The Dixtar took a dainty sip of pulcho, then carefully held the cup before him.

“My good friends and comrades in adversity,” he began, “I, for one, see the hopelessness of our position here, and the futility of further resistance to the decree of fate. After all, it is better to be live prisoners than dead heroes, blasted into nothingness by the awful weapons of the Ma Gongi. I suggest that we surrender to Sel Han while he is inclined to be merciful, thus not only saving our own lives, but those of the brave Takkor swordsmen who sought to rescue us from the conqueror.”

“You have all heard the suggestion of the Dixtar,” said Thorne. “Will you surrender or resist?”

“Resist!” they cried unanimously.

Then the Dixtar, who for ten long Martian years had never been gainsaid in anything, went suddenly pale. “I fear,” he said, “that you will all regret this rash decision when regret comes too late.” Then he turned, clasped his hands behind his back, and with his chin sunk on his chest, strode out of the room. The others soon followed to go to their several apartments.

The Earthman, left alone, prepared to retire. One thing kept recurring to him as he hooded the baridium globes and crept into bed. It was the fact that as Kov Lutas walked out between the two girls, he had seemed more attentive to Thaine than to Neva. Yirl Du had told Thorne that the young officer avowed undying love for the beautiful daughter of the Dixtar. Thorne was puzzled.

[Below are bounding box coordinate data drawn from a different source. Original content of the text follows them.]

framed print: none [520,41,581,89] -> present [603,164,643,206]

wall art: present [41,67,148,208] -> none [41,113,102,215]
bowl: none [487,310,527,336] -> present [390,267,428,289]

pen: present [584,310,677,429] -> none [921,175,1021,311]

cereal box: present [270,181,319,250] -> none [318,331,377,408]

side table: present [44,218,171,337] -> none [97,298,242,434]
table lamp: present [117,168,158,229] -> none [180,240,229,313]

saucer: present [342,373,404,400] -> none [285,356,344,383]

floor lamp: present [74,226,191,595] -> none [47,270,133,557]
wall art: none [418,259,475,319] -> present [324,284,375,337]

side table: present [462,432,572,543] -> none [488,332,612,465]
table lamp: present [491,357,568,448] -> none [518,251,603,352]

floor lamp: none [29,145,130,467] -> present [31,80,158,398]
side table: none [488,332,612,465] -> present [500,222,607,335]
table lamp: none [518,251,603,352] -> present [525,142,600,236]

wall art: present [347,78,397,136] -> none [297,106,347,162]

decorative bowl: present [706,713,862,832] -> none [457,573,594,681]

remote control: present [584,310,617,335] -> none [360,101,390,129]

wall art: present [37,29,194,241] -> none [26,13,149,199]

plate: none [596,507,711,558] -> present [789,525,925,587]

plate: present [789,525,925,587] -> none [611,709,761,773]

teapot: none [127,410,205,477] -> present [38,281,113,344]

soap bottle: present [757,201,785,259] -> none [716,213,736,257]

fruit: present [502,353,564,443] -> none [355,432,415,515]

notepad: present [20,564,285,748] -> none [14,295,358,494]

He soon fell asleep, but it seemed to him that he had not slumbered for more than a few moments when he was awakened by a sharp tug at his coverlets. He looked up sleepily.

“Yirl Du!” he exclaimed. “What’s wrong?”

“I have made a startling discovery, my lord,” Yirl Du replied, “else I should not have disturbed your rest.”

“I’m sure of that,” said Thorne. “What is it?”

For answer, his henchman drew a scroll from beneath his cloak. After passing it to the Earthman, he walked to the lever and unhooded the baridium globes, flooding the room with light.